BAK can be turned on by setting parameters. The first two parameters are used to set MRR, because BAK depends on MRR

set optimizer_switch='mrr=on,mrr_cost_based=off,batched_key_access=on';
Copy the code

BNL algorithm optimization

We learned about the BNL algorithm in the previous chapter, and we also know the disadvantages of the algorithm, which can be summarized as follows:

  1. The join process requires M*N comparison times (M and N are the number of rows of two tables), which is quite terrible for large tables.
  2. If the join statement is used to scan a cold table for several times and the execution time of this statement exceeds 1 second, the data page of the cold table will be moved to the head of the LRU linked list when the cold table is scanned again, thus causing the hot data of the Buffer Pool to be eliminated and affecting the memory hit ratio. This content will be explained in detail in the following chapters. Here is a brief understanding.

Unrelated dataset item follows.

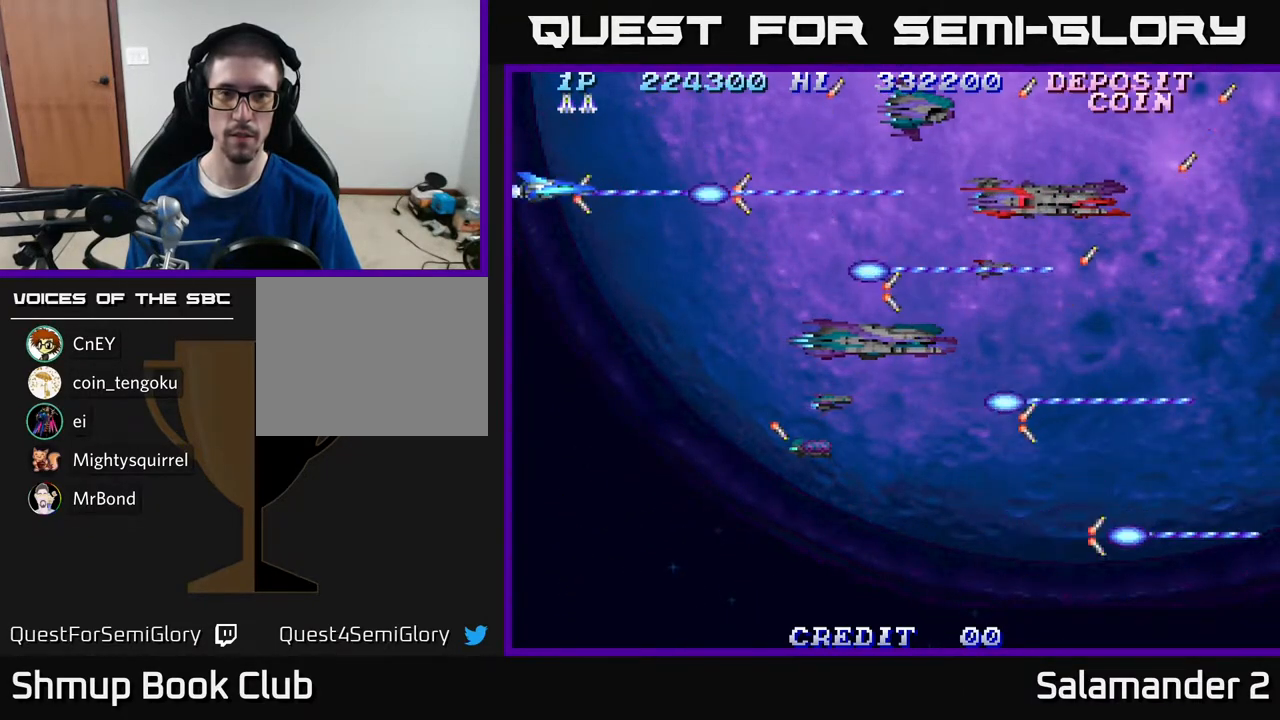
{"buttons": ["A", "DPAD_DOWN"], "right_stick": "center", "events": [[433, "DPAD_DOWN", "down"]]}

For the above problem, the simplest method is to create a new index on the driven table, but this method is not suitable for all cases, for example, in our example, the driven table has tens of thousands of data, and the SQL query is low frequency SQL, it is very wasteful to directly add the index.

Another way we can add a temporary table is as follows:

  1. Create temporary table temp;
  2. Insert the data that meets the criteria into the new table;
  3. Alter table temp add index temp;
  4. Use the driver table and the temporary table temp for join operations

Overall, the goal is to be able to use indexes to trigger the BAK algorithm to improve performance.

conclusion

Through this article, the following points can be summarized:

  1. Use BKA algorithm as much as possible;
  2. BNL algorithm is the least efficient and can be converted to BKA algorithm by adding driven table indexes.
  3. Based on actual requirements, temporary table schemes can be considered.